## EXERCICE A
D'après le texte sur Christian Marclay, où et en quelle année l'artiste est-il né ?
## EXERCICE B
Modifiez le texte sur Christian Marclay en recopiant tout le passage allant de « L’art du détournement » jusqu'à « détournements et métamorphoses. », où « chronologique » devient « linéaire ».
## EXERCICE C
Poursuivez le texte sur l'exposition Christian Marclay après sa dernière phrase.

2023 # Christian Marclay

Christian Marclay

L’art du détournement

du 16 nov. 2022 – 27 févr. 2023 au Centre George Pompidou

Pour la première fois depuis 2007, l’œuvre de Christian Marclay est largement présentée dans une exposition à Paris. Pensée sans suivre un parcours chronologique, mais selon un réseau d’affinités et d’échos déployant la logique de l’artiste multimédia, l’exposition mêle déjà-là, détournements et métamorphoses.

Le Centre Pompidou consacre jusqu’au 27 février une vaste exposition à l’artiste multimédia Christian Marclay, un génial jongleur de sons et d’images. Un panorama qui permet d’embrasser toute l’étendue de l’œuvre au carrefour du sonore et du visuel de cet artiste américano-suisse adepte du détournement. Depuis quarante ans, l’artiste multimedia Christian Marclay, musicien, plasticien et performer, ne cesse d’explorer avec malice le son, l’image, et leurs multiples connexions. Placé au départ sous le signe de l’esthétique punk et baignant dans le milieu musical expérimental, sous ascendance Duchamp/Warhol/John Cage, sont travail s’est d’abord focalisé sur l’univers sonore et en particulier sur le disque vinyle et sa pochette, qu’il a malaxés dans tous les sens et envisagés sous tous les angles. Il est devenu par ailleurs l’un des tout premiers « platinistes » (ou turntablists en anglais, qui ont fait des platines un instrument de musique à part entière) au début des années 80, lors de performances. Adepte du collage, du montage, de la fragmentation, de la reproduction et du détournement de l’existant, qu’il pratique en virtuose, cet artiste américano-suisse né en Californie en 1955 est un touche à tout qui ne s’interdit rien, y compris la provocation et l’humour. Mordu de cinéma tout autant que de sons, il a axé davantage au fil du temps ses recherches sur les arts visuels : photographie, vidéos, peintures, cyanotypes, lithographies.

Le disque vinyle

Au début des années 80, après avoir fait les Beaux-Arts de Genève puis le Massachusetts College of Art de Boston et avoir découvert le mouvement d’avant-garde Fluxus, le disque vinyle devient pour un temps un support essentiel du travail de Christian Marclay. Pour ses performances, il coupe, assemble et colle des morceaux de disques vinyles achetés pour quelques centimes, de sorte qu’ils puissent encore être joués, livrant d’étranges sculptures sonores. On en voit des dizaines dans la première salle de l’exposition sous le nom de Recycled Records. L’artiste arbore bientôt, pendue à son cou, une platine vinyle qu’il rebaptise Phonoguitar puisqu’il en joue comme d’un instrument à part entière lors de ses performances, notamment en hommage à Jimi Hendrix.

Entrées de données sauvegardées
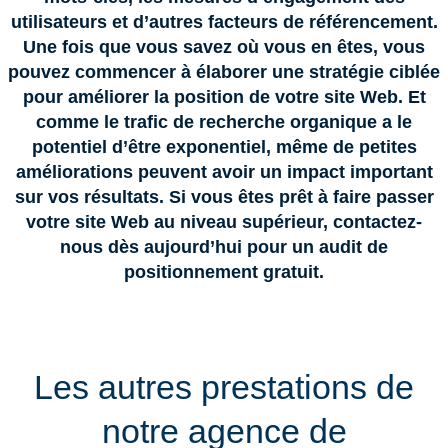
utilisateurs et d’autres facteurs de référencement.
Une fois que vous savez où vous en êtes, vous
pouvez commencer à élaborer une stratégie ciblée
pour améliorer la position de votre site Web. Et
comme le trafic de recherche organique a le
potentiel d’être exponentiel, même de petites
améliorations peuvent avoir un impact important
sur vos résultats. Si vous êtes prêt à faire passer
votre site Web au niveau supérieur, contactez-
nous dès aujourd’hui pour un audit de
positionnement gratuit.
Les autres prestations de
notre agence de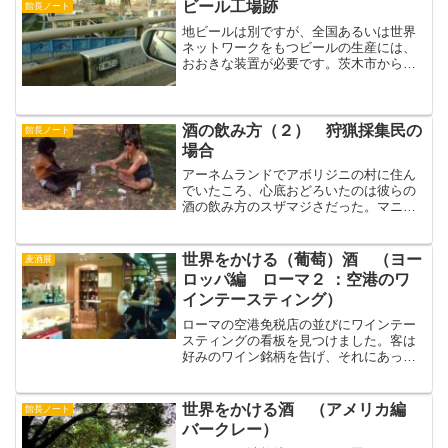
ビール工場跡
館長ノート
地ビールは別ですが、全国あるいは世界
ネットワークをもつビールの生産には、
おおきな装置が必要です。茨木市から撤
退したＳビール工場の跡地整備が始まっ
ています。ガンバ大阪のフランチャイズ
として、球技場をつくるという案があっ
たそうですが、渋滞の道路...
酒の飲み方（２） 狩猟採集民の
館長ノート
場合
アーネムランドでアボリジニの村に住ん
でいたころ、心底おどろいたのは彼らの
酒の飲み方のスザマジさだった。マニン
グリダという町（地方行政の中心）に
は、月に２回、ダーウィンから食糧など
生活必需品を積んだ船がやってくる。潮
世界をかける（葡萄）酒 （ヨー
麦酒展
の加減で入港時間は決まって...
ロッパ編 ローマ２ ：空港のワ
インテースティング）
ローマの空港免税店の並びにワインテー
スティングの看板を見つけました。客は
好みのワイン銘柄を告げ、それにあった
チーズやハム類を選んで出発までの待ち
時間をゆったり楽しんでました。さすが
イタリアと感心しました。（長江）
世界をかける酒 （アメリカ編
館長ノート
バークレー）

## RÉPONSE A
En Californie, en 1955.

## RÉPONSE B
L’art du détournement

du 16 nov. 2022 – 27 févr. 2023 au Centre George Pompidou

Pour la première fois depuis 2007, l’œuvre de Christian Marclay est largement présentée dans une exposition à Paris. Pensée sans suivre un parcours linéaire, mais selon un réseau d’affinités et d’échos déployant la logique de l’artiste multimédia, l’exposition mêle déjà-là, détournements et métamorphoses.

## RÉPONSE C
Endless Column, une colonne de disques vinyles empilés sur plus de trois mètres de hauteur, clin d’œil à la Colonne sans fin de Brancusi, témoigne encore de son obsession d’alors pour le disque et l’enregistrement avec ses « notions de répétition et d’infini ».

Les détournements de pochettes

Tandis qu’il accumule les disques vinyles qui sont souvent détruits lors de ses performances, les pochettes commencent à retenir elles aussi son attention, Les pochettes constituées de modifications de celle existantes – nouveaux titres, détournements, collages, arrachages. « Le réveil de l’imaginaire à la vue d’une pochette m’intriguait – ce mystère caché derrière la couverture et son lien potentiel avec la musique », explique-t-il dans le catalogue de l’exposition. La pochette, en tant qu’interprétation visuelle de la musique, devient à partir de la fin des années 80 et pour une dizaine d’années un fécond terrain d’expérimentations.

Puis viennent les spectaculaires et amusants Body Mix qui assemblent habilement plusieurs pochettes pour former des « chimères anatomiques » : ainsi, la tête de David Bowie de la pochette d’Aladdin Sane se prolonge d’un buste féminin et de cuisses gainées de porte-jarretelles, tandis que le buste et la tête de Michael Jackson pour Thriller se voient affublés de longues jambes de sirène chipées notamment à Roxy Music. On notera que Marclay est alors avec ces corps systématiquement dé-genrés en avance de quelques décennies sur la tendance, puisque ses visages de chanteuses, telles Diana Ross ou Grace Jones, sont montées quant à elles sur des torses de culturistes ultra virils.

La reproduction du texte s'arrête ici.